E’ una vittoria, il fatto che il Salone del Mobile si farà a settembre. Ripercorriamo brevemente le tappe. Martedì sera c’è un voto quasi unanime che – nel segreto di una associazione di categoria – di fatto seppellisce il Salone. La ragione l’ha spiegata bene l’imprenditoria brianzola: troppi costi, pochi ricavi. E’ il mercato bellezza. Mercoledì emerge la notizia, giovedì esplode sul Corriere della Sera. Venerdì e sabato le istituzioni lavorano come pazze.
Si rompe il fronte di quelli che pensano che sia solo una questione di conti: tanto pago, tanto mi rende. Perché il Salone del Mobile non è una roba da mobilieri. Non è un contratto che vede espositori che pagano, FederlegnoArredo che organizza e Fiera che affitta gli spazi. Non è solo questo tanto quanto la vita di un uomo non è solo nascere, mangiare e morire. Il Salone è un pezzo dell’economia di una città che è un pezzo importantissimo dell’economia dell’Italia. Questo è il Salone. E colpisce come aziende che grazie al Salone del Mobile hanno fatto la propria fortuna non l’abbiano capito, prese a giustificare un ragionamento aberrante: ho venduto uguale senza spendere quei soldi per il Salone dunque il Salone è inutile. Non funziona così.

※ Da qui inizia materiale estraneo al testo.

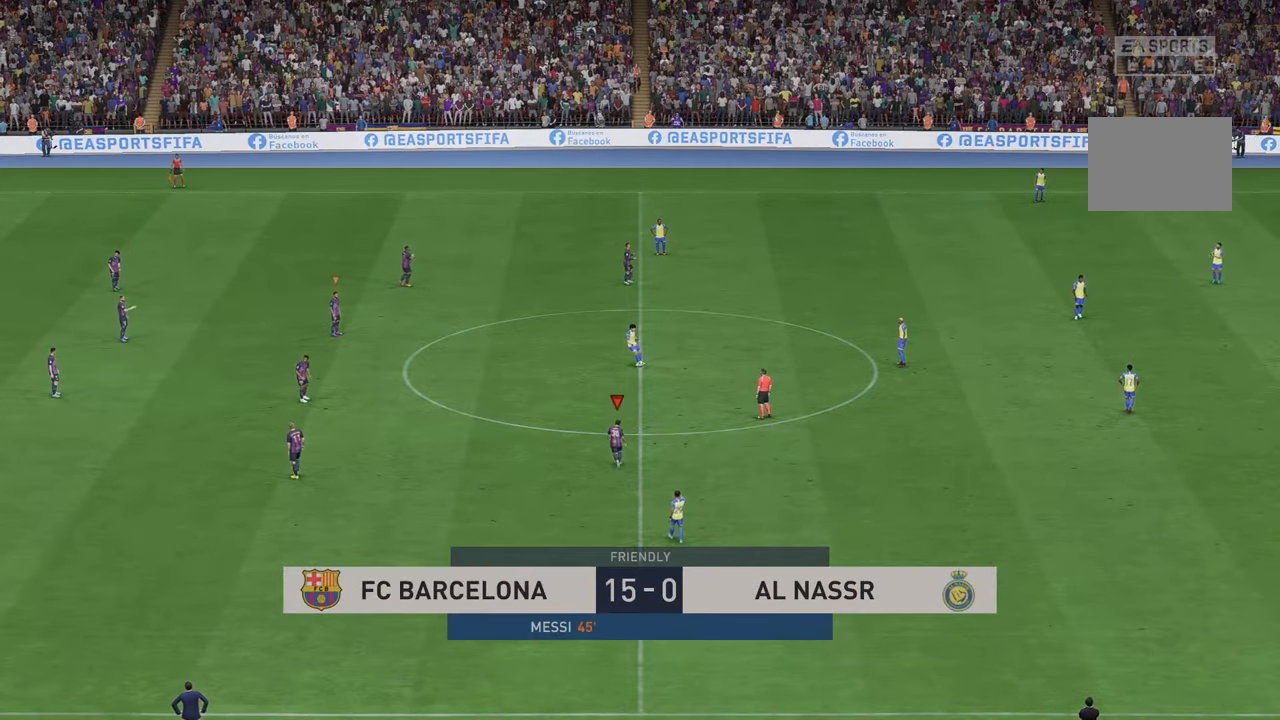
{"buttons": ["R2"], "left_stick": "up-right", "right_stick": "center", "events": []}
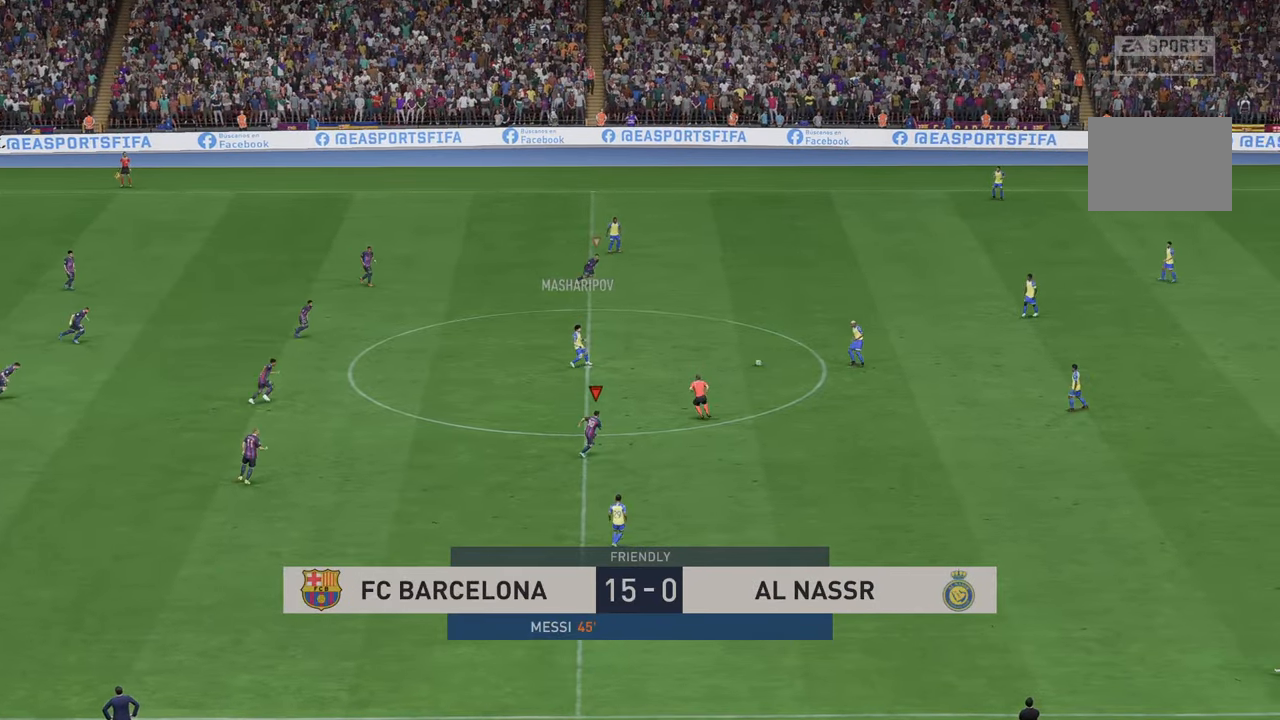
{"buttons": ["R2"], "left_stick": "right", "right_stick": "center", "events": [[483, "left_stick", "right"]]}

E non funziona così se si va oltre l’inutile logica del numero, della villettina in Brianza con la piscina, come magistralmente ha detto Nicola Porro. La logica è quella del coraggio, e i veri imprenditori ce l’hanno. Non rinunciano al Salone del Mobile perché conviene, ma rilanciano il Salone perché converrà due volte di più. E con questo rilanciano un sistema che li rifornisce di materie prime, di competenze, di acquirenti. Altrimenti che cos’è il Made in Italy se non una etichetta buona per far cascare qualche allocco del Qatar?